Virgin Hyperloop One took a major step toward realizing its goal of delivering a fully functioning Hyperloop transport system by 2021 with the successful test this month of a pod at speeds of 240 mph.
The full-scale test took place on December 15 at the company’s proving ground in Nevada and included the use of all system components including the airlock, electric propulsion, advanced controls and power electronics, custom magnetic levitation and guidance, pod suspension, and of course the vacuum.
Virgin Hyperloop One says the air pressure inside the tube when the system is running is equivalent to the air pressure you’d experience at 200,000 feet above sea level. It’s because of this extremely low air pressure that the pod can maintain high speeds with minimal energy use, a concept Tesla CEO Elon Musk proposed should be commercialized in a white paper he released in 2013. Virgin Hyperloop One’s targeted top speed for its Hyperloop system is 670 mph.
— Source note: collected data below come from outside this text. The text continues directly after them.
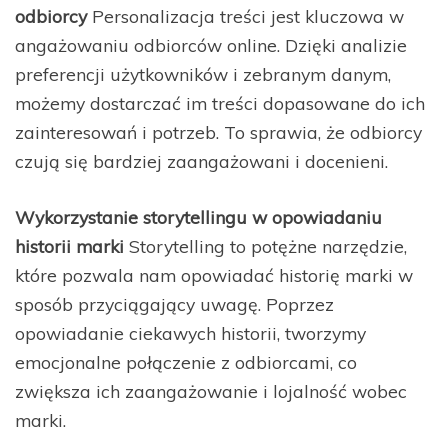
odbiorcy
Personalizacja treści jest kluczowa w
angażowaniu odbiorców online. Dzięki analizie
preferencji użytkowników i zebranym danym,
możemy dostarczać im treści dopasowane do ich
zainteresowań i potrzeb. To sprawia, że odbiorcy
czują się bardziej zaangażowani i docenieni.
Wykorzystanie storytellingu w opowiadaniu
historii marki
Storytelling to potężne narzędzie,
które pozwala nam opowiadać historię marki w
sposób przyciągający uwagę. Poprzez
opowiadanie ciekawych historii, tworzymy
emocjonalne połączenie z odbiorcami, co
zwiększa ich zaangażowanie i lojalność wobec
marki.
Virgin Hyperloop One also announced on Monday that Richard Branson, founder of key sponsor Virgin, will serve as company Chairman. He replaces company founder Shervin Pishevar, who recently stepped down from Virgin Hyperloop One as well as his Sherpa Capital investment firm following sexual assault allegations. The company also managed to raise an additional $50 million, bringing the total financing raised to $295 million since the founding in 2014.
Virgin Hyperloop One has feasibility studies underway for both passenger and cargo Hyperloops in a number of countries, including the United States, the United Kingdom, the United Arab Emirates, Russia, Switzerland, Sweden, the Netherlands, and Finland. The company in 2016 previewed what using a future Hyperloop system might be like.